Q: I just love finding bugs, though. What's wrong with that?
A: Air Force pilots loving flying planes, too. Sometimes they even find themselves flying missions over Hiroshima and Nagasaki.

Q: What are "grayhats" and how are they different from whitehats and blackhats?
A: Grayhats are indecisive people who consider themselves to be neither blackhats nor whitehats, or both blackhat and whitehat. However, being a grayhat is not synonymous to existing in a "healthy medium". Rather, these individuals do not pledge allegiance to either side of the controversy, and in not doing so, commit blunders that hurt supporters of both viewpoints.

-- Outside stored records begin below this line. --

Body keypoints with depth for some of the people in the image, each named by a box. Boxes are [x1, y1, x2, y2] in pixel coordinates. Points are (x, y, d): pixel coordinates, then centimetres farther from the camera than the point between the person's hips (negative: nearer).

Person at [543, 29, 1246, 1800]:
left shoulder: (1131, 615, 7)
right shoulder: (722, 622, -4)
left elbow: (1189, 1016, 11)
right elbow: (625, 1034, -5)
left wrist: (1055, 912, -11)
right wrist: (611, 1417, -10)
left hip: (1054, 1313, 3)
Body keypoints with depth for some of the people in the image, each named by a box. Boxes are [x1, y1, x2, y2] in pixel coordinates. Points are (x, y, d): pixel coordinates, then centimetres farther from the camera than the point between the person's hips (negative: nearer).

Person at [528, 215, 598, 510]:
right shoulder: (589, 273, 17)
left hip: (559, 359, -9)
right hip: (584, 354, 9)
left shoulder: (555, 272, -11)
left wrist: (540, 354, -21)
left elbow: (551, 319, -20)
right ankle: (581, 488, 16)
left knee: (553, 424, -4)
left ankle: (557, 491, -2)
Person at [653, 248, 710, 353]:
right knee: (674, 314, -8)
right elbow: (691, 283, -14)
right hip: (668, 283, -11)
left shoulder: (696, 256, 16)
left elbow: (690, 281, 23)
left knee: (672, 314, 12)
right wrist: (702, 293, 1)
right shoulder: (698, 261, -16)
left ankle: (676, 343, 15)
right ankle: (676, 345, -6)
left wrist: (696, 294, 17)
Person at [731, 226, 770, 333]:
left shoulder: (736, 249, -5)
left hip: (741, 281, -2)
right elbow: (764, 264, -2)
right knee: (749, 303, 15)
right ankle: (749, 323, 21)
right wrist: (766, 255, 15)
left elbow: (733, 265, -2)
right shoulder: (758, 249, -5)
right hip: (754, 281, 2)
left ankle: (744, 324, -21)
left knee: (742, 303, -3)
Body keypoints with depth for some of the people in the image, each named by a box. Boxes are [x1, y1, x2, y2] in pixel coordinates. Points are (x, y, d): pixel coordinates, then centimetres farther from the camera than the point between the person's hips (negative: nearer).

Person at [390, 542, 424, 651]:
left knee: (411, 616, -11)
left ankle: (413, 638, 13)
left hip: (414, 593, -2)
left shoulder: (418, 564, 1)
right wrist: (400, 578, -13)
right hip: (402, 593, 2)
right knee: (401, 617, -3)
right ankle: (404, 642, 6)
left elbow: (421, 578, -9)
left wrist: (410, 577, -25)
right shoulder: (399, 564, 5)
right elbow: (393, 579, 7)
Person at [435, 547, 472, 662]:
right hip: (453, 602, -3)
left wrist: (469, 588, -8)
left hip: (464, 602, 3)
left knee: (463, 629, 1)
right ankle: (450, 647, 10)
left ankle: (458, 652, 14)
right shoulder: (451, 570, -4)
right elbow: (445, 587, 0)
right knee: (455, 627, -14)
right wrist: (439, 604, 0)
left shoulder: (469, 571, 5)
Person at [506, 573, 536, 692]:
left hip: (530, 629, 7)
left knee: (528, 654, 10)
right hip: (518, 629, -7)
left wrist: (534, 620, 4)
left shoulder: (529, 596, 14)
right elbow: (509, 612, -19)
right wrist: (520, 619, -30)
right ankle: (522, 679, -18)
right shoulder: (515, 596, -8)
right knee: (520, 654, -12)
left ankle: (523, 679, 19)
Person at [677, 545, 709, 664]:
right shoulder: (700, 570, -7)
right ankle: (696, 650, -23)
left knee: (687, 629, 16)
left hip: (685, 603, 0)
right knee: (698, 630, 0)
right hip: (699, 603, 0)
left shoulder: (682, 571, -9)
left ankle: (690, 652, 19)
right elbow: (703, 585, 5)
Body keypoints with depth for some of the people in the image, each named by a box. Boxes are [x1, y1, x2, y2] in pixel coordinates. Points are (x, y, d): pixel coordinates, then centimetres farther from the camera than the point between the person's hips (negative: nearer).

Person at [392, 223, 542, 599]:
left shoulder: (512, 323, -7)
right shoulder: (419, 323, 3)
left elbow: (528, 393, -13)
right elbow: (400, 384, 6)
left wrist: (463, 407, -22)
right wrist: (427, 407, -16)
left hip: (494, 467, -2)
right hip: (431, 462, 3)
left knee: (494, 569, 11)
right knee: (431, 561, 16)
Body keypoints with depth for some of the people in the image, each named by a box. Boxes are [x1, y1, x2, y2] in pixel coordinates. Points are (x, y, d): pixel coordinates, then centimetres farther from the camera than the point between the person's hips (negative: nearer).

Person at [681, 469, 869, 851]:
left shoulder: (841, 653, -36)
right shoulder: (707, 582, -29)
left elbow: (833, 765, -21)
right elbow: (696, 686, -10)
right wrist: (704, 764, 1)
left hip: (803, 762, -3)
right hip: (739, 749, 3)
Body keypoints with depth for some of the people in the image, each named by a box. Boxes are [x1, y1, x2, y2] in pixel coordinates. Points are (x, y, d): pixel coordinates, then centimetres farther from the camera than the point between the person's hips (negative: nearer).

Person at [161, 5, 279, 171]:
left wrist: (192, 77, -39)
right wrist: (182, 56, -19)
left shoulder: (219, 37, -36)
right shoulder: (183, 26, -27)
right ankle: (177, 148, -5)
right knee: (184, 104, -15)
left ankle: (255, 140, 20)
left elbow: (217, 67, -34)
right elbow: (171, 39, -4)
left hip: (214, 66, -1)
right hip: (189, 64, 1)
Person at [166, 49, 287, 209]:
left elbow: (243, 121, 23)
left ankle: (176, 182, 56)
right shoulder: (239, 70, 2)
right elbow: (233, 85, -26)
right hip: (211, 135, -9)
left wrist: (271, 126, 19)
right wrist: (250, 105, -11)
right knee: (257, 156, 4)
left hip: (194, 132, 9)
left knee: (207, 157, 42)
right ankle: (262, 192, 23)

Q: Is antiSecurity motivated in any part by personal profit?
A: Can true freedom be reduced to the sole notion of economics? What seems odd in all of this is that many of Bugtraq and Packetstorm's followers are afficionados of free, open-sourced operating systems which have been provided as efficient and stable alternatives to highly commercialized and unduly popular OS'es such as Windows. Yet, when it comes to security, they can't understand that the measures they take towards "freeing information," such as full disclosure, actually serve to fuel commercialism in the security market. How can we bring this to populace's attention?

Q: Is antiSecurity trying to change the world? Isn't that a bit radical?
A: Everything is going to sound a bit ambitious at first, but it's got to start somewhere. So far, we have had manifestos published on the 'net concerning the ethics of hacking, defacement, and the definition of a "hacker". However, we have yet to see a comprehensive document, or set of documents, that defines the parameters of good anti-disclosure policy. The discussion has, up until this point, been an unbalanced one. Generally, disclosure is discussed on forums such as Bugtraq, which obviously have a predominant pro-disclosure following. Supporters of non-disclosure can very rarely make similar postings for a obvious reason: they try to avoid the glare of the public limelight. The antiSecurity site is the perfect non-threatening environment in which open intellectual discussion relevant to this topic can take place. (So in answering the question, yes, we are :)

Q: What does antiSecurity suggest we do about people who siphon their reputations off the hard work and creativity of others (ie Aleph1, route) ?
A: This is probably the simplest answer of all: Don't support them. Don't subscribe to their mailing lists, don't read their 'zines, don't use their software. Who said boycotts don't work on the Internet?

Q: Is there anything I can do to help?
A: Yes! We would greatly appreciate any assistance. Please email any proposals or suggestions you might have, including essays or rants to anti@security.is. Whatever happens, don't post to Bugtraq! If you still can't stop yourself from doing this, try posting fake exploits and advisories, or trojaned code :). Remember that anybody who consciously decides to fire a loaded gun at somebody has already decided to accept the consequences.

Q: Give me your root password, or I won't believe you!
A: Obviously, you have failed to either read or comprehend any of the contents of this document. You might want to read this FAQ again, but there's a very good chance that won't do you much good.